Ukraine has also moved on a broader front. In March 2026, Kyiv proclaimed a national day for the Romanian language — mirroring Romania’s existing national day for the Ukrainian language — as part of a wider effort to normalize relations with Bucharest. That precedent could suggest a method: incremental symbolic and legislative concessions, designed to clear European vetoes one by one.
Analysis — what this shift actually reveals
① The mechanics of power. Hungary’s veto over Ukraine was never purely about principle: it was a currency. Orbán used it to negotiate the release of frozen EU funds, to maintain a studied ambiguity toward Moscow, and to cement his position as the bloc’s institutional disruptor-in-chief. Magyar does not share those incentives. His political capital rests on the break with Orbánism — which means he has little structural reason to sustain a veto whose diplomatic cost is high and whose domestic benefit is limited, provided the Transcarpathia question is handled seriously.
② The eleven-point plan: roadmap or minefield? A source close to the Hungarian government, speaking anonymously, warned that Orbán may have embedded deliberately difficult demands within the plan — what the source described as “hidden landmines.” This hypothesis, unconfirmed at this stage, is worth raising: if certain requirements are structurally impossible for Ukraine to satisfy, the process could stall indefinitely without Budapest being formally at fault.
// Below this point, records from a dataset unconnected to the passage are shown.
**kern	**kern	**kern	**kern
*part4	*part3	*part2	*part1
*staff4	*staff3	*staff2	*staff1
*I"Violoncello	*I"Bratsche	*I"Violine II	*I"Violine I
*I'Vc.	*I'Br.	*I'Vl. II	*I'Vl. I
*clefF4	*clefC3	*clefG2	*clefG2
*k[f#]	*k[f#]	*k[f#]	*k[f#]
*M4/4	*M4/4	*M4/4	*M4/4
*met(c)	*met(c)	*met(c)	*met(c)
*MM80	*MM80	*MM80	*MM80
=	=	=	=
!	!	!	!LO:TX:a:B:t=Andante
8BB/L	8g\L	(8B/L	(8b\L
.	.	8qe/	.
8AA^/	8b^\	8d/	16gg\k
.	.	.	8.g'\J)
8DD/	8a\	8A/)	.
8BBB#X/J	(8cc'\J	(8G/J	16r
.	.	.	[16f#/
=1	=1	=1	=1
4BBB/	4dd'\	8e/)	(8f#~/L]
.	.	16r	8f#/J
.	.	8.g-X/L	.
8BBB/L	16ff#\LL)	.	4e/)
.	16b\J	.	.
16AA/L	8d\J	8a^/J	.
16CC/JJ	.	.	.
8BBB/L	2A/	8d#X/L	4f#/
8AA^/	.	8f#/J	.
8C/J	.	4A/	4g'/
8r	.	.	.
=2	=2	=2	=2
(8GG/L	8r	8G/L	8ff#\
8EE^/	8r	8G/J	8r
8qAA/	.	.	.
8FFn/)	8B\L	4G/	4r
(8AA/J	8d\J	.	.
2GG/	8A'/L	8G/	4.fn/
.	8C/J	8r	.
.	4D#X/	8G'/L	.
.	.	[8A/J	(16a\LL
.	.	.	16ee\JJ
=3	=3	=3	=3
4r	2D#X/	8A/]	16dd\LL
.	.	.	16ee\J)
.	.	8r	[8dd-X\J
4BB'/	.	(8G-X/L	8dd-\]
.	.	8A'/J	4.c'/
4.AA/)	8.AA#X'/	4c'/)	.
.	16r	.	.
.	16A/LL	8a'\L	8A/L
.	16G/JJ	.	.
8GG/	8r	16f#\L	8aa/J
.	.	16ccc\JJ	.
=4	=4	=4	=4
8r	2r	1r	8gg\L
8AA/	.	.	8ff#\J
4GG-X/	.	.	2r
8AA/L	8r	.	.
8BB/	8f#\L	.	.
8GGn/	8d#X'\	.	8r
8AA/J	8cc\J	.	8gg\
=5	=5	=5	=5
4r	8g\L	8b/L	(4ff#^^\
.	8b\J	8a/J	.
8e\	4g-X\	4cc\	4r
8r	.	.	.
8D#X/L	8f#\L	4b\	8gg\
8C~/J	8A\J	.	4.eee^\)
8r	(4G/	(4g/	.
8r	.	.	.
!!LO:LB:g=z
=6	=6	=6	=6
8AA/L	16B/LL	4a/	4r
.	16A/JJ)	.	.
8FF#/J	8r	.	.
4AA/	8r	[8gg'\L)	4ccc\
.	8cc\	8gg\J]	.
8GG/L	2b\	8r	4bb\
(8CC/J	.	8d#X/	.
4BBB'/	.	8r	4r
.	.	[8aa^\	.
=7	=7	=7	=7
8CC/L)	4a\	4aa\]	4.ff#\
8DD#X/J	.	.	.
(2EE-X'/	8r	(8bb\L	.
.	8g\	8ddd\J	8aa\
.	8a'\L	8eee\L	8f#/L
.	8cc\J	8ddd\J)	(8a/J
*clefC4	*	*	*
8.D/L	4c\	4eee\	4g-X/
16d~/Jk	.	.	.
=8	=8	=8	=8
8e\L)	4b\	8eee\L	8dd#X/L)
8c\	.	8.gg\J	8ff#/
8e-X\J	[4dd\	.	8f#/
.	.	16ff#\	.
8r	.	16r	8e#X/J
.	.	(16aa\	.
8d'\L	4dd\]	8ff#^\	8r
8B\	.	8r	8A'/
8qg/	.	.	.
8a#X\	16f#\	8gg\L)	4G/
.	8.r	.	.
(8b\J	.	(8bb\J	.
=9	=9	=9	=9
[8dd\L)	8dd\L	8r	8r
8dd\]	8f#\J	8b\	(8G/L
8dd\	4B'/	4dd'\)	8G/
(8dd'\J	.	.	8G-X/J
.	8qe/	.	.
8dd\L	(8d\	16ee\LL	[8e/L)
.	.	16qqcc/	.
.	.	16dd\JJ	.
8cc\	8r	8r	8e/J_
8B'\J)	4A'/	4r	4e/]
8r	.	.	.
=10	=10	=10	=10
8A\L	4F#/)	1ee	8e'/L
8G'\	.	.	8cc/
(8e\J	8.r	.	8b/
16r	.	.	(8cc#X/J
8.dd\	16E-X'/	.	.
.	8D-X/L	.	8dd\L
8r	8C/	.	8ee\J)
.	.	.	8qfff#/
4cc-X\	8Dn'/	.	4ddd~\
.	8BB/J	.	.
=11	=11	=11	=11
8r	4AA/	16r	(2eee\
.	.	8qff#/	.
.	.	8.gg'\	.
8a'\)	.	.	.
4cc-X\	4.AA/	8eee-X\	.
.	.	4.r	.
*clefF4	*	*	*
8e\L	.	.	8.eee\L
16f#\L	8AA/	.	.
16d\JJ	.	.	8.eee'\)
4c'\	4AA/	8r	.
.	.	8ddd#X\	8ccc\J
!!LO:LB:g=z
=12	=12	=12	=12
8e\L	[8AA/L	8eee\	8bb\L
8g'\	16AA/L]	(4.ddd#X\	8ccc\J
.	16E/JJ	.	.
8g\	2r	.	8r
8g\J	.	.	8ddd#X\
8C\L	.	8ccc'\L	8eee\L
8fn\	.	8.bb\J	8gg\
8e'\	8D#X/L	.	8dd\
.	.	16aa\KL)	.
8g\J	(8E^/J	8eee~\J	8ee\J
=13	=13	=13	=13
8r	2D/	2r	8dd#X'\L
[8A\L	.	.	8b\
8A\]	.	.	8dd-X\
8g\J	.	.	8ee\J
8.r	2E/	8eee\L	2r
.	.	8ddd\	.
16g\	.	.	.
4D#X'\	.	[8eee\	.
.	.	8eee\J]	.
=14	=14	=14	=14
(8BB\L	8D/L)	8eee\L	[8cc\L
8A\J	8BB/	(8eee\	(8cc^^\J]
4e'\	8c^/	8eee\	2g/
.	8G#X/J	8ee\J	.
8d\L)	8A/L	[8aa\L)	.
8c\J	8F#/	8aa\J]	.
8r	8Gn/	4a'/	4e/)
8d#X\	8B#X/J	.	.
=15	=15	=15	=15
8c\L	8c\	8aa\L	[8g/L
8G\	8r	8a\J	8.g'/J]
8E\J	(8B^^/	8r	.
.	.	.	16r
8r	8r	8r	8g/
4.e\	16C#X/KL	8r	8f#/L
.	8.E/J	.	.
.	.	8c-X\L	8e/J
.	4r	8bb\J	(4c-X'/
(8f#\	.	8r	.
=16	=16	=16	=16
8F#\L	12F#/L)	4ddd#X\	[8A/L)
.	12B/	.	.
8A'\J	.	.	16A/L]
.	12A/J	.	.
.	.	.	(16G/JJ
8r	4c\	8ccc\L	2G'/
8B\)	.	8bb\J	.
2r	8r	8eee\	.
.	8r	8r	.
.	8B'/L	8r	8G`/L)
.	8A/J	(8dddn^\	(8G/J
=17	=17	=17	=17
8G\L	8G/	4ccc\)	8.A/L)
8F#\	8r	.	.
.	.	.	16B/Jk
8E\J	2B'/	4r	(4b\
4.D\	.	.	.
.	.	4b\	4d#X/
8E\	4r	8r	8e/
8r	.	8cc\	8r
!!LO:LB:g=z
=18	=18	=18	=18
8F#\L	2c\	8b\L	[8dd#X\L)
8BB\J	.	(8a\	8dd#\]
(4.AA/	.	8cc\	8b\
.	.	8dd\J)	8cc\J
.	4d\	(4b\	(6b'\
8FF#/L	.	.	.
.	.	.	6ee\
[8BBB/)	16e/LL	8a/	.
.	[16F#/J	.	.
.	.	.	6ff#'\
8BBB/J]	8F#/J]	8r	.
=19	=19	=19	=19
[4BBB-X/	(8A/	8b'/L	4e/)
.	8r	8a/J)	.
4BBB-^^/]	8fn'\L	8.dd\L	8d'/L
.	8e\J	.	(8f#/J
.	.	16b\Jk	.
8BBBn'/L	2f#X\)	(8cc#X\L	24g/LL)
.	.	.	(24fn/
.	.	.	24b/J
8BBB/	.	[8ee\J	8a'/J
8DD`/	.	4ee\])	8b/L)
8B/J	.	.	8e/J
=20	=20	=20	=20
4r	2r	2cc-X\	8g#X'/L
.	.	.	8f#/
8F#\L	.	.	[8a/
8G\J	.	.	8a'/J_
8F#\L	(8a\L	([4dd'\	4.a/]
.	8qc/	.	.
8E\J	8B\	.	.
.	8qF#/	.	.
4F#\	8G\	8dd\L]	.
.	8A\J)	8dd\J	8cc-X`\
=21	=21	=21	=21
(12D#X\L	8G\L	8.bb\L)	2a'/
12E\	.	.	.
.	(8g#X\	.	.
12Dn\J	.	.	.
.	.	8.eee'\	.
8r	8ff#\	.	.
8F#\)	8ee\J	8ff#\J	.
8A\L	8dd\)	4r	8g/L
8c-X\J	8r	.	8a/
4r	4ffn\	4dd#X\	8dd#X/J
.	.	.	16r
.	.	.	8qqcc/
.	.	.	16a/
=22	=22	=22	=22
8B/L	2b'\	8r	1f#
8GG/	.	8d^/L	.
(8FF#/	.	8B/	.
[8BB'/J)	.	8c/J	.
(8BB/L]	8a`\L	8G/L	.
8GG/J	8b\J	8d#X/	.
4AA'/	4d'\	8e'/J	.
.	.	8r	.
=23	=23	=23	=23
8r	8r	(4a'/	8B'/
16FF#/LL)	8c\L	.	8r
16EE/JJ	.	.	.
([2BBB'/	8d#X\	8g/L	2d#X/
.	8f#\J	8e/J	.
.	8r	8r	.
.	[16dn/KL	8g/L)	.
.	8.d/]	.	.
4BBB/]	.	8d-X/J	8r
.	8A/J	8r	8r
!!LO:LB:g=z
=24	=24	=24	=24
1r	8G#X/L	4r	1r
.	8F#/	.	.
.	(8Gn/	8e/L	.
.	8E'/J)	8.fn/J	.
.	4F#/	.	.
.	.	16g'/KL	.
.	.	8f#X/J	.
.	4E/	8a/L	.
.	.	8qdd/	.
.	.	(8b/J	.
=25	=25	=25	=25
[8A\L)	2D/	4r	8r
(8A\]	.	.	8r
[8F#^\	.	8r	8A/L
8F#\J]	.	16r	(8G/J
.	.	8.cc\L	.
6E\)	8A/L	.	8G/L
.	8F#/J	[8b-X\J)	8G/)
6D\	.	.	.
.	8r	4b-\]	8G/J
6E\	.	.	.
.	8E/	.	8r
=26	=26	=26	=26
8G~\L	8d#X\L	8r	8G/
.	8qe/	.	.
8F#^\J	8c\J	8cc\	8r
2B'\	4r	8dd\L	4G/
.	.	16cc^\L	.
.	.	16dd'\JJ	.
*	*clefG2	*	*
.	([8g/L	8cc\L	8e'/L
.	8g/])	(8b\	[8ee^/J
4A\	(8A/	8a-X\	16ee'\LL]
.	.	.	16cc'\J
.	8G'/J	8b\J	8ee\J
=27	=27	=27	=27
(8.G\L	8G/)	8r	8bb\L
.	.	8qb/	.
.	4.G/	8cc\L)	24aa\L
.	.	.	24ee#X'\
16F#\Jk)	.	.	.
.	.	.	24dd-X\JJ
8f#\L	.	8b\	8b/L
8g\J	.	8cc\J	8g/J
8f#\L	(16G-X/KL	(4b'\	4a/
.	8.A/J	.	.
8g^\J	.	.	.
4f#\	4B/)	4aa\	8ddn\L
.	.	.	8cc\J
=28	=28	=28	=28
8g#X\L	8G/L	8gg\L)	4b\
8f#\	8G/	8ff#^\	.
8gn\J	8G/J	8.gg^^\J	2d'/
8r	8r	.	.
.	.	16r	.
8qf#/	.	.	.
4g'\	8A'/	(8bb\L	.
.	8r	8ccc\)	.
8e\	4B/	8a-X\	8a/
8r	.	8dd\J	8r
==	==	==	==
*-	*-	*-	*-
Magyar’s team would be well advised to conduct an internal audit of the plan before treating it as a workable roadmap.
③ The European Council as a hard deadline. António Costa, president of the European Council — the body that brings together the heads of state and government of the EU’s twenty-seven member countries, functioning as the bloc’s top executive summit — has made clear he will only put Ukraine’s accession on the agenda if Hungary’s veto is formally lifted in time. That conditionality creates a narrow window: technical consultations have barely begun, and Europe’s political calendar does not reward diplomatic half-measures.
④ What it means beyond the headlines. Ukraine’s accession to the EU remains a years-long process, but its budgetary implications are already live. Ukraine is the most agriculturally productive country on the continent, and its integration into the EU’s Common Agricultural Policy — which accounts for a considerable share of the EU’s total budget — would trigger a significant redistribution of agricultural subsidies across member states.
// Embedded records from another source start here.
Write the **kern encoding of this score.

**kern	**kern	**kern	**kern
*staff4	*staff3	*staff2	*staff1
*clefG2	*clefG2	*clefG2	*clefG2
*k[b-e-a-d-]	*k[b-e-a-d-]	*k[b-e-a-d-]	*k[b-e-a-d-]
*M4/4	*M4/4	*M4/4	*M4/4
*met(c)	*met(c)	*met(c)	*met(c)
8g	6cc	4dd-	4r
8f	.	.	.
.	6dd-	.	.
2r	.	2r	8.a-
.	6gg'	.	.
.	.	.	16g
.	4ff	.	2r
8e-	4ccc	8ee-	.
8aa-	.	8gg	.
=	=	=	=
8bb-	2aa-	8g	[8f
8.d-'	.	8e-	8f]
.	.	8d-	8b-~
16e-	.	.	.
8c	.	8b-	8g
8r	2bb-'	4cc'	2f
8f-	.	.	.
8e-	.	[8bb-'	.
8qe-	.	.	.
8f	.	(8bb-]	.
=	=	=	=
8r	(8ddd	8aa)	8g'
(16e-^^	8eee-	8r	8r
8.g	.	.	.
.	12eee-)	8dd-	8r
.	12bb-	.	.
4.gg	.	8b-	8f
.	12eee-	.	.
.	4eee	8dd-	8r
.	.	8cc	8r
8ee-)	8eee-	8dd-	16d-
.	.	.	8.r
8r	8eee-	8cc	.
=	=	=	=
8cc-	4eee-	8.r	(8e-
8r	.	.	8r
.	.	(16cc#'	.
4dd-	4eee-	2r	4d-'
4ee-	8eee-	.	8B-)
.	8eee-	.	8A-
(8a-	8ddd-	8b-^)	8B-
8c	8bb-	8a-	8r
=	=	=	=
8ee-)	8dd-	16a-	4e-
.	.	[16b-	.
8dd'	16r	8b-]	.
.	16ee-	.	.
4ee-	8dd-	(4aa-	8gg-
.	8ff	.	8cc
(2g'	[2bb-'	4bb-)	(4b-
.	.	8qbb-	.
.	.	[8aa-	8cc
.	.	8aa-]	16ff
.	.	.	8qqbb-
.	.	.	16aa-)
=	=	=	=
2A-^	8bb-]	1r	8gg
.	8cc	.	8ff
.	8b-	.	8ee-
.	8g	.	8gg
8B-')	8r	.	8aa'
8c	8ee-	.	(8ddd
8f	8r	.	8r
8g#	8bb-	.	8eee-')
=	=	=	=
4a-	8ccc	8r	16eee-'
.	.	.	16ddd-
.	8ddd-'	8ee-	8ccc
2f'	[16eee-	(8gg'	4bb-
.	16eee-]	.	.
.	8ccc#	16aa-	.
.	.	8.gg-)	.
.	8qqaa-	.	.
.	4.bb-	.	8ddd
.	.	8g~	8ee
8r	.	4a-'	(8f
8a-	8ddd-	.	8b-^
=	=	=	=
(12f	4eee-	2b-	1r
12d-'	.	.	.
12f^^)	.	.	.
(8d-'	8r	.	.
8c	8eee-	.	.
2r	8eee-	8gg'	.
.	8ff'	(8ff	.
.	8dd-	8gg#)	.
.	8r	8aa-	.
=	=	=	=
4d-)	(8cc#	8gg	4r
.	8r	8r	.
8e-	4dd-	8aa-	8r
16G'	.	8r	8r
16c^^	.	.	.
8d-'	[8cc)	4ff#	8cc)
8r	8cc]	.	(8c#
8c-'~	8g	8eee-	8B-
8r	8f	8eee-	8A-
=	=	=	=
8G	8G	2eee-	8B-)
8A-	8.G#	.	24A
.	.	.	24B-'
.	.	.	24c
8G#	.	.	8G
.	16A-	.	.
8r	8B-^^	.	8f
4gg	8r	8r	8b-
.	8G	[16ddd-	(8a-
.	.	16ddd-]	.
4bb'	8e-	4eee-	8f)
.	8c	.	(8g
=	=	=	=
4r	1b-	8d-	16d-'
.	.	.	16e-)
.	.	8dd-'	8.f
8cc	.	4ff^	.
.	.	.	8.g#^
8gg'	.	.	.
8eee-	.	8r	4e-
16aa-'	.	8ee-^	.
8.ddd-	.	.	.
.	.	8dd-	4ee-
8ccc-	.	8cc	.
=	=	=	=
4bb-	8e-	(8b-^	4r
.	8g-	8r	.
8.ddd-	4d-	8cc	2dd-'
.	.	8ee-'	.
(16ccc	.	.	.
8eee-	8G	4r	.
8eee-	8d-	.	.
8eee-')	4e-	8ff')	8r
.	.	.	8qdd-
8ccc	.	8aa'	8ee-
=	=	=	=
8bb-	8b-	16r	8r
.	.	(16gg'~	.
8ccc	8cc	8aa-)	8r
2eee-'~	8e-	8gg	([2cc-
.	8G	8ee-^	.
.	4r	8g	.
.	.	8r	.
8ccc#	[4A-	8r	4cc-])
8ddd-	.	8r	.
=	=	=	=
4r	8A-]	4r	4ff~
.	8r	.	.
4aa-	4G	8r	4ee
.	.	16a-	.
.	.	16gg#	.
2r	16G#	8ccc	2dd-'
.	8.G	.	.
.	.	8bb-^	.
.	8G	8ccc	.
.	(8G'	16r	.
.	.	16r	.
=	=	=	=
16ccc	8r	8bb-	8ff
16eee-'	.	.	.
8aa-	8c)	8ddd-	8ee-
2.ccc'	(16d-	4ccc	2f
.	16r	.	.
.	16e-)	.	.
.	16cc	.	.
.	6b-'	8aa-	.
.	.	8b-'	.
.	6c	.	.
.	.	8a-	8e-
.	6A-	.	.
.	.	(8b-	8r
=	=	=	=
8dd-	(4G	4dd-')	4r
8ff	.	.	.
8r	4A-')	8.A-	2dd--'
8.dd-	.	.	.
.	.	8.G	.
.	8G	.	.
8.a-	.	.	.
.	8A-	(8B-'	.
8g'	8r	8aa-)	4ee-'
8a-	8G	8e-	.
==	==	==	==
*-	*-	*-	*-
Unblocking the negotiations is not accession, but it is the first domino.
The Bottom Line
Magyar’s opening is real — but it remains suspended on a central unknown: can Ukraine satisfy Budapest’s demands on minority rights within a politically credible timeframe, while fighting a war and managing a legislative framework on minorities that some observers believe merits closer scrutiny at the European level? And if it succeeds — what remains of the Hungarian veto as a tool of leverage, for Budapest and for those who, until now, may have quietly benefited from it?
Sources: Euronews
Correction, May 19, 2026: An earlier version of this headline stated that Hungary had lifted its veto on Ukraine’s EU accession negotiations. Hungary has signaled openness and named delegations for expert-level consultations; the formal unblock remains conditional on the outcome of the minority-rights track in Transcarpathia.